Iran freezes hopes of an OPEC agreement in Algiers

Iran freezes hopes of an OPEC agreement in Algiers

Serena Sabino
The oil minister of Tehran, Zanganeh, said that it will take time for an agreement on oil production, that will perhaps come at the meeting in November

Hopes that, during the informal talks in Algiers, oil producing countries may reach an agreement to limit output in order to balance the market and boost prices, are fading. The distances between Saudi Arabia and its historic rival, Iran, simply remain too wide.

A possible agreement in November

''Iran is not ready to conclude an agreement in Algiers on the freezing of crude oil production'', stated Tehran’s oil minister, Bijan Namdar Zanganeh, on the eve of the informal meeting of the OPEC countries. "Reaching an agreement in two days is not on our agenda. We need time and more extensive consultations", added the minister, observing that an agreement could be reached during the summit in Vienna on November 30. On the other hand, its Saudi counterpart, Khalid al-Falih, also reminded reporters this morning that the meeting in Algiers is only a ''consultative meeting''. ''We will consult with everyone'', he said, ''we will listen to various points of view, we will listen to the secretariat of OPEC and also consumer countries''. Al-Falih was also optimistic regarding the oil market: ''The market'', he explained, ''is going in the right direction, slower than we hoped a few months ago, but the fundamentals are moving in the right direction. There will be a rebalancing of the market but more time will be needed than we hoped''. Its speed, added the minister, also depends on a possible agreement on production. If there is a consensus on one in the next few months, Saudi Arabia will be with the consensus view''.
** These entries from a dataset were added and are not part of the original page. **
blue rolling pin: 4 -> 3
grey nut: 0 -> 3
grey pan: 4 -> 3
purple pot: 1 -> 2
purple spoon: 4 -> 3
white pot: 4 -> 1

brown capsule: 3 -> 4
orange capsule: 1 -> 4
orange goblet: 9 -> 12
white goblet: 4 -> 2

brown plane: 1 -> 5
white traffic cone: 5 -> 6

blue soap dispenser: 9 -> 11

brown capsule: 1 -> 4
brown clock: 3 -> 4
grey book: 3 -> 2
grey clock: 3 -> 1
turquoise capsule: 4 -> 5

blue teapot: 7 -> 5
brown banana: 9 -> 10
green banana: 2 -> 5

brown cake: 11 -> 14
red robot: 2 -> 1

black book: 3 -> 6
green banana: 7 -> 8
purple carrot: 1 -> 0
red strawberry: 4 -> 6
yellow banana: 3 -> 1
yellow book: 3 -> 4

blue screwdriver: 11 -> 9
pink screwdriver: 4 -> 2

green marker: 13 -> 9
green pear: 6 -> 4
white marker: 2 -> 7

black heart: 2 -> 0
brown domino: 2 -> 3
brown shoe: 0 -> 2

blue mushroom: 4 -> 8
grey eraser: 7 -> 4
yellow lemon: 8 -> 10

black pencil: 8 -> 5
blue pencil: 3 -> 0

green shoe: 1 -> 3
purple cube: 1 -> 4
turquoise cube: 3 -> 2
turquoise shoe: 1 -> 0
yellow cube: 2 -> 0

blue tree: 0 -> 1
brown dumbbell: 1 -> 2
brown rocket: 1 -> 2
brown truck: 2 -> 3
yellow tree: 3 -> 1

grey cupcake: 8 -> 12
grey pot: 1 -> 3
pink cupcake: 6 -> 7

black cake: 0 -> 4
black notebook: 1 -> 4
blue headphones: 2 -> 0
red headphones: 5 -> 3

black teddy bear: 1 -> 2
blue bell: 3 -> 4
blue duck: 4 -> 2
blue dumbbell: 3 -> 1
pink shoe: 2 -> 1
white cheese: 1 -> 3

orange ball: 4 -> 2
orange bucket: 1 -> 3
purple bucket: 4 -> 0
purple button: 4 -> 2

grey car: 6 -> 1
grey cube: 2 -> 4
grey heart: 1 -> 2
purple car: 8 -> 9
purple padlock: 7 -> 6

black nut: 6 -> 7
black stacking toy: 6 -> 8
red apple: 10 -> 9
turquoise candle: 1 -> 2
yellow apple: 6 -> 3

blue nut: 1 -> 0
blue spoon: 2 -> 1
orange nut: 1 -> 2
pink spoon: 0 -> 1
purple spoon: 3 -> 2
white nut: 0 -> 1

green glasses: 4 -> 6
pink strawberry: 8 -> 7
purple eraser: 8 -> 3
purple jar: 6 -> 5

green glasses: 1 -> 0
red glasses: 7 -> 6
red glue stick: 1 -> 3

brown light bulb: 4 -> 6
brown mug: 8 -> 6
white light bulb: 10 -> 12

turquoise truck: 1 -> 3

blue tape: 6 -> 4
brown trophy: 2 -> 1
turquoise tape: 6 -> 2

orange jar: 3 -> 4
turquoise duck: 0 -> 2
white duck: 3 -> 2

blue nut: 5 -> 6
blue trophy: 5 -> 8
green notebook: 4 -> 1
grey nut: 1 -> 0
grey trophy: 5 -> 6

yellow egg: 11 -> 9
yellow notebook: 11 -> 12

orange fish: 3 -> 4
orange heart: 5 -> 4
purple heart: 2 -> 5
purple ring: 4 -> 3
The positions of Riyadh and Tehran

A consensus that, for the moment, does not seem within reach due to the irreconcilable positions of Riyadh and Tehran. According to rumors circulating last week, Riyadh would be willing to reduce its crude oil production provided that Iran is willing to freeze its production. This would be a step forward for the Kingdom which has previously always refused to discuss cuts in output. Tehran, whose production stands at 3.6 million barrels a day, continues, however, to defend its right to increase it to 4.1-4.2 million barrels; while the OPEC countries in the Gulf would like this to remain under 4 million. Russia’s energy minister, Aleksandr Novak, is today expected to meet Zanganeh in an attempt to persuade him to collaborate. In this sense, pressures on Iran are also expected to come from Qatar and Algeria, but, at this point, the possibility of an agreement being reached tomorrow appears very remote.